(Entries shown):
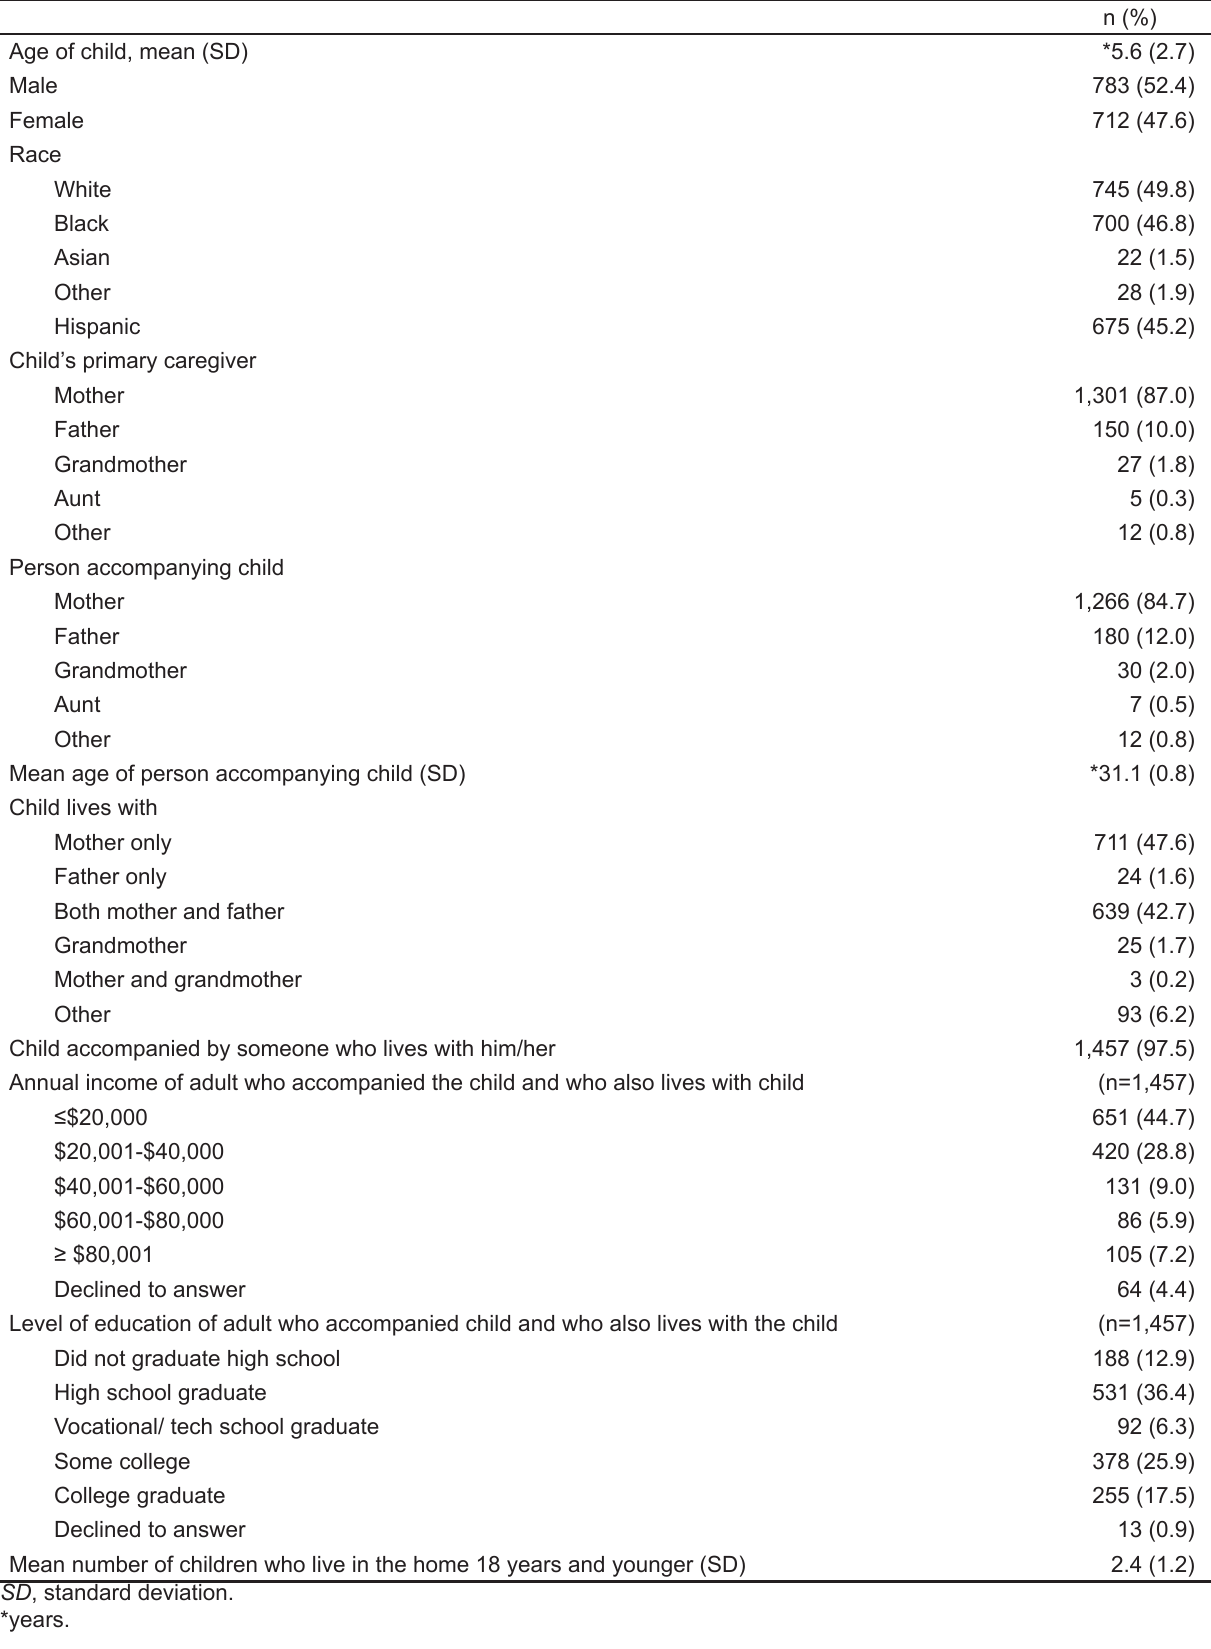
Table 1. Characteristics of participants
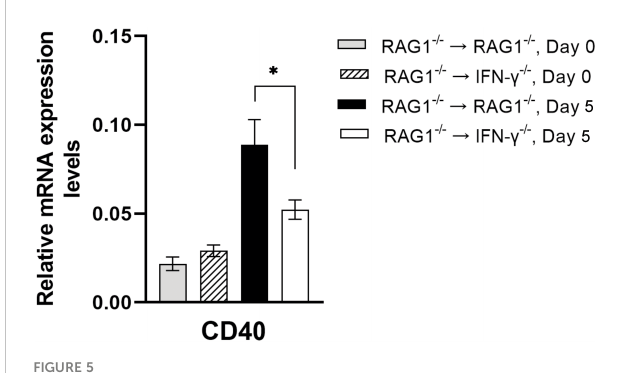
FIGURE 5 Cerebral mRNA levels for CD40, which activates intracellular killing of tachyzoites by microglia and macrophages, are upregulated by IFN- g production by brain-resident cells during reactivation of cerebral T. gondii infection. For the details of experimental methods, see the legend of Figure 1. The mRNA levels for CD40 were measured at both Day 0 and Day 5 in the brains of both groups of mice were measured using NanoString nCounter Mouse Myeloid Innate Immunity Panel. * P <0.05. The data were combined from two independent experiments (n=5 for Day 0 and n=7 for Day 5 in both RAG1 -/- → RAG1 -/- and RAG1 -/- → IFN- g -/-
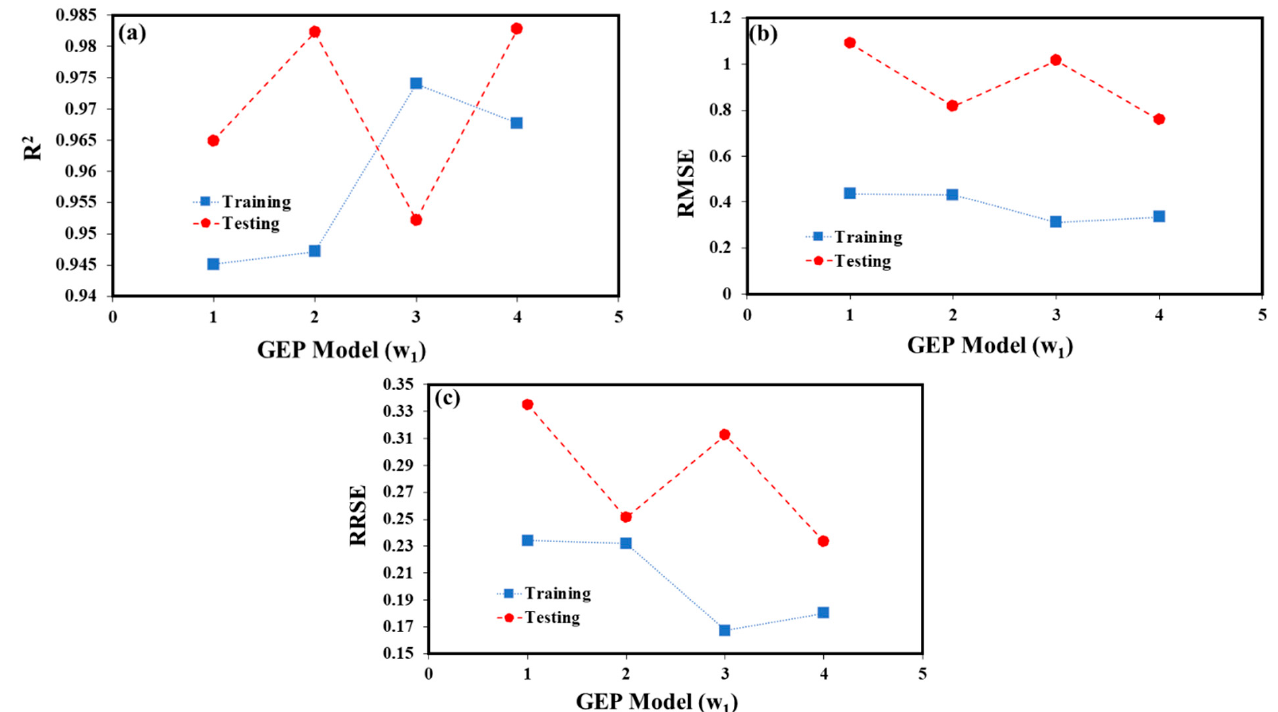
Figure 3. The comparison of the validation GEP (w1) model criteria ( a ) R 2 , ( b ) RMSE, and ( c ) RRSE values for the training and testing datasets.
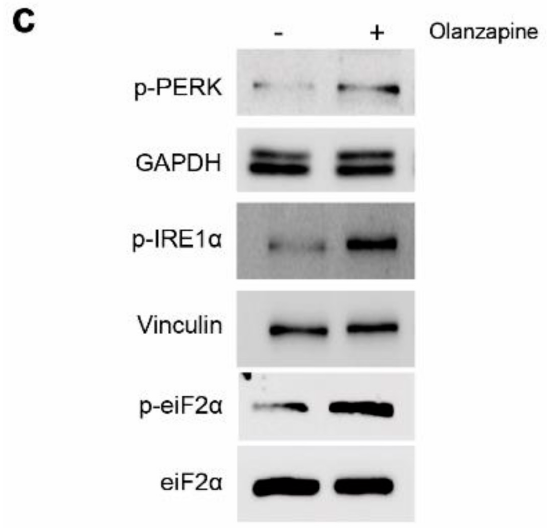
Figure 2. Effects of olanzapine treatment on ER-stress-mediated signaling in INS-1 beta cells and pancreatic islets. ( a ) Western blot analysis of the effect of olanzapine in ER stress markers in INS-1 beta cells after 4 h of treatment showing phosphorylation levels of PERK, eIF2 α and IRE1 α . Control: 0.01% DMSO was used as a vehicle. Representative Western blot images are shown. P-PERK, p-IRE1 α and tubulin correspond to the same gel, and p-eiF2 α and eiF2 α correspond to the same gel. The graphs show the fold increases versus control cells. Tubulin and total eIF2 α were used as loading controls. The experiments were repeated six times, independently, with INS-1 cells in different passages, with triplicate conditions in each one. Data are presented as mean ± SEM of n = 6 independent experiments (3 replicates/condition), passage 25–35. p -values were determined by one-way ANOVA and Bonferroni Post-hoc test. * p < 0.05, *** p < 0.001 versus control (non- treated) cells. ( b ) XBP1 splicing analyzed in INS-1 beta cells treated with olanzapine under similar experimental conditions. Data are presented as mean ± SEM of n = 2 independent experiments (3 replicates/condition). Differences between 2 groups were compared using the Mann–Whitney U test ** p < 0.01 versus control (non-treated) cells. ( c ) Pancreatic islets from female mice were incubated with 6 µ M olanzapine for 4 h, and phosphorylation levels of PERK, IRE1 α and eIF2 α were analyzed by Western blot. Representative Western blot images from 2 independent experiments are shown. P-PERK and GAPDH correspond to the same gel, p-IRE1 α and Vinculin correspond to the same gel and p-eiF2 α and eiF2 α correspond to the same gel. Each lane corresponds to a cell lysate from a pool of 80–100 islets isolated from one mouse. Similar results were obtained in pools of islets from 2 independent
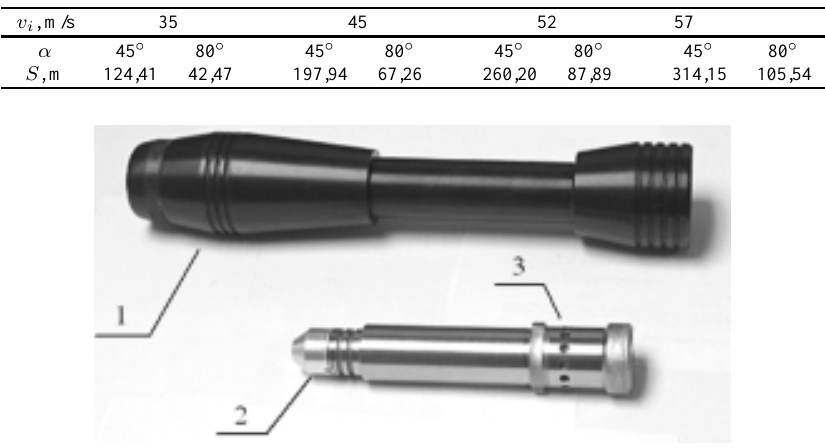
Fig. 3. 60 mm shell simulator: ballistic barrel – 1; warhead – 2; cartridge – 3.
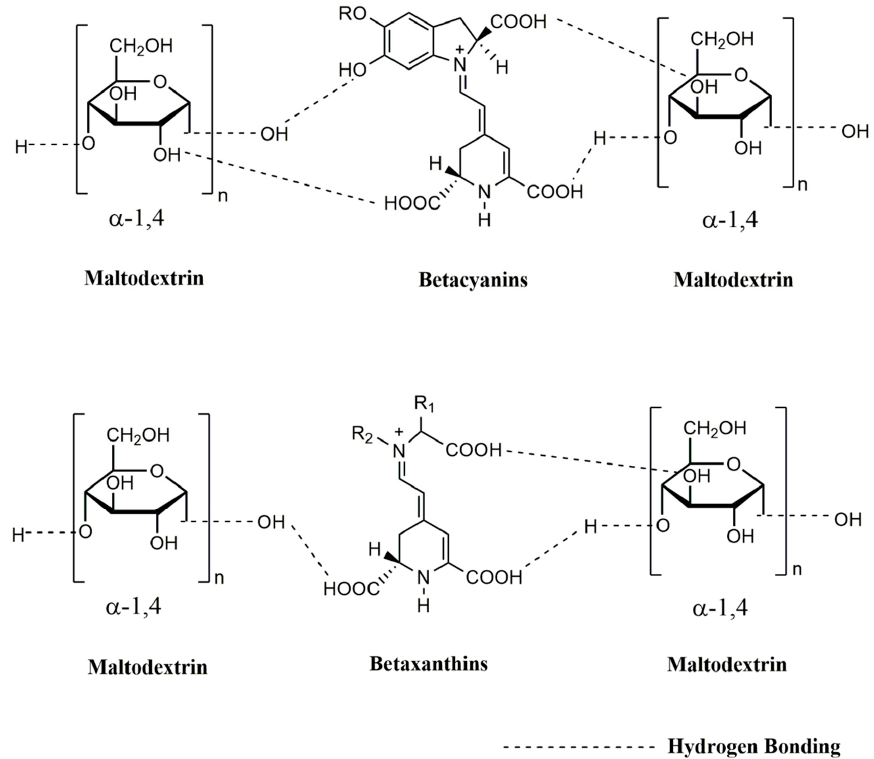
Figure 2. Interaction between maltodextrin with betaxanthins and betacyanins.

(Task prompt): Your reply should consist of the data, transcribed exactly, and should hold no pictures.

(Exercise response):
Table 1. Characteristics of participants
FIGURE 5 Cerebral mRNA levels for CD40, which activates intracellular killing of tachyzoites by microglia and macrophages, are upregulated by IFN- g production by brain-resident cells during reactivation of cerebral T. gondii infection. For the details of experimental methods, see the legend of Figure 1. The mRNA levels for CD40 were measured at both Day 0 and Day 5 in the brains of both groups of mice were measured using NanoString nCounter Mouse Myeloid Innate Immunity Panel. * P <0.05. The data were combined from two independent experiments (n=5 for Day 0 and n=7 for Day 5 in both RAG1 -/- → RAG1 -/- and RAG1 -/- → IFN- g -/-
Figure 3. The comparison of the validation GEP (w1) model criteria ( a ) R 2 , ( b ) RMSE, and ( c ) RRSE values for the training and testing datasets.
Figure 2. Effects of olanzapine treatment on ER-stress-mediated signaling in INS-1 beta cells and pancreatic islets. ( a ) Western blot analysis of the effect of olanzapine in ER stress markers in INS-1 beta cells after 4 h of treatment showing phosphorylation levels of PERK, eIF2 α and IRE1 α . Control: 0.01% DMSO was used as a vehicle. Representative Western blot images are shown. P-PERK, p-IRE1 α and tubulin correspond to the same gel, and p-eiF2 α and eiF2 α correspond to the same gel. The graphs show the fold increases versus control cells. Tubulin and total eIF2 α were used as loading controls. The experiments were repeated six times, independently, with INS-1 cells in different passages, with triplicate conditions in each one. Data are presented as mean ± SEM of n = 6 independent experiments (3 replicates/condition), passage 25–35. p -values were determined by one-way ANOVA and Bonferroni Post-hoc test. * p < 0.05, *** p < 0.001 versus control (non- treated) cells. ( b ) XBP1 splicing analyzed in INS-1 beta cells treated with olanzapine under similar experimental conditions. Data are presented as mean ± SEM of n = 2 independent experiments (3 replicates/condition). Differences between 2 groups were compared using the Mann–Whitney U test ** p < 0.01 versus control (non-treated) cells. ( c ) Pancreatic islets from female mice were incubated with 6 µ M olanzapine for 4 h, and phosphorylation levels of PERK, IRE1 α and eIF2 α were analyzed by Western blot. Representative Western blot images from 2 independent experiments are shown. P-PERK and GAPDH correspond to the same gel, p-IRE1 α and Vinculin correspond to the same gel and p-eiF2 α and eiF2 α correspond to the same gel. Each lane corresponds to a cell lysate from a pool of 80–100 islets isolated from one mouse. Similar results were obtained in pools of islets from 2 independent
Fig. 3. 60 mm shell simulator: ballistic barrel – 1; warhead – 2; cartridge – 3.
Figure 2. Interaction between maltodextrin with betaxanthins and betacyanins.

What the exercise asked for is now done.